Handle a response from a SSO operation.
public handleResponse ( array $state, string $idp, array $attributes )
$state array The authentication state.
$idp string The entity id of the IdP.
$attributes array The attributes.

handleUnsolicitedAuth() public static méthode

This method creates a session from the information received. It will then redirect to the given URL. This is used to handle IdP initiated SSO. This method will never return.
public static handleUnsolicitedAuth ( string $authId, array $state, string $redirectTo )
$authId string The id of the authentication source that received the request.
$state array A state array.
$redirectTo string The URL we should redirect the user to after updating the session. The function will check if the URL is allowed, so there is no need to manually check the URL on beforehand.
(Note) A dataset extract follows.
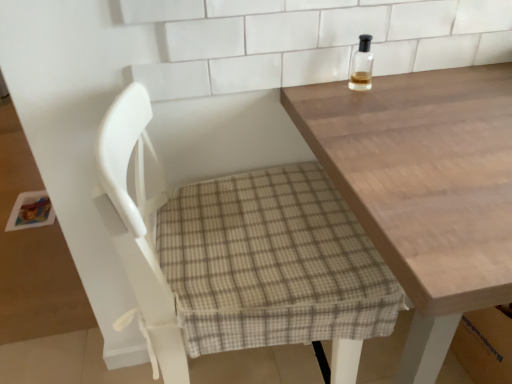
Image resolution: width=512 pixels, height=384 pixels. In order to click on vacant space in front of clear glass bottle at upper right in this screenshot , I will do `click(383, 121)`.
Please refer to the 'trusted.url.domains' configuration directive for more information about allowing (or disallowing) URLs.

logout() public méthode

Start logout operation.
public logout ( array &$state )
$state array The logout state.

onProcessingCompleted() public static méthode

Called when we have completed the procssing chain.
public static onProcessingCompleted ( array $authProcState )
$authProcState array The processing chain state.

reauthLogout() public static méthode

This method will never return.
public static reauthLogout ( array $state )
$state array The state array.

reauthPostLogin() public static méthode

Complete login operation after re-authenticating the user on another IdP.
public static reauthPostLogin ( array $state )
$state array The authentication state.

reauthPostLogout() public static méthode

This method will never return.
public static reauthPostLogout ( SimpleSAML_IdP $idp, array $state )
$idp SimpleSAML_IdP The IdP we are logging out from.
$state array

reauthenticate() public méthode

This function is called by the IdP to give the authentication source a chance to interact with the user even in the case when the user is already authenticated.
public reauthenticate ( array &$state )
$state array

sendSAML2AuthnRequest() public méthode

This function does not return.
public sendSAML2AuthnRequest ( array &$state, SAML2\Binding $binding, AuthnRequest $ar )
$state array
$binding SAML2\Binding The binding.
$ar SAML2\AuthnRequest The authentication request.

startSLO2() public méthode

Start a SAML 2 logout operation.
public startSLO2 ( array &$state )
$state array The logout state.

startSSO() public méthode

Send a SSO request to an IdP.
public startSSO ( string $idp, array $state )
$idp string The entity ID of the IdP.
$state array The state array for the current authentication.